__BRIEF__. From first line to last, print the records exactly, but leave out the pictures.

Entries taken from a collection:
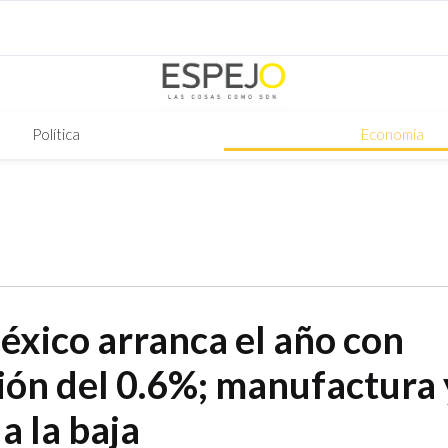
Política
Economía
éxico arranca el año con
ión del 0.6%; manufactura 
 a la baja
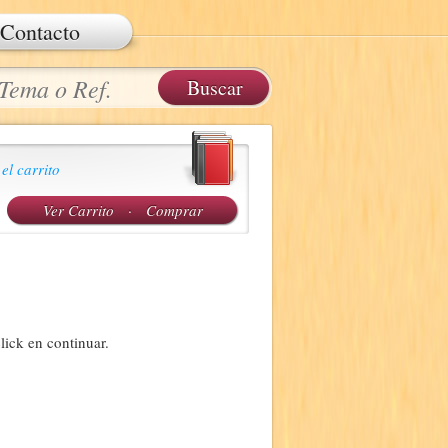
Contacto
 el carrito
Ver Carrito
·
Comprar
lick en continuar.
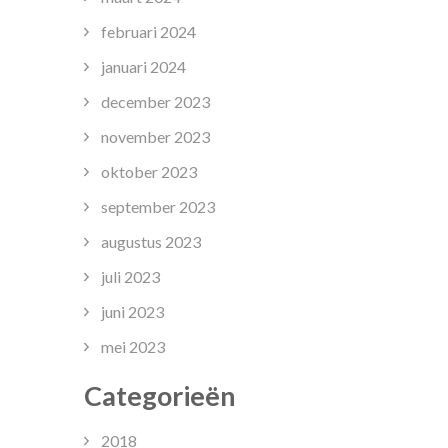
februari 2024
januari 2024
december 2023
november 2023
oktober 2023
september 2023
augustus 2023
juli 2023
juni 2023
mei 2023
Categorieën
2018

__TASK RESPONSE__.
Política
Economía
éxico arranca el año con
ión del 0.6%; manufactura 
 a la baja
Contacto
 el carrito
Ver Carrito
·
Comprar
lick en continuar.
februari 2024
januari 2024
december 2023
november 2023
oktober 2023
september 2023
augustus 2023
juli 2023
juni 2023
mei 2023
Categorieën
2018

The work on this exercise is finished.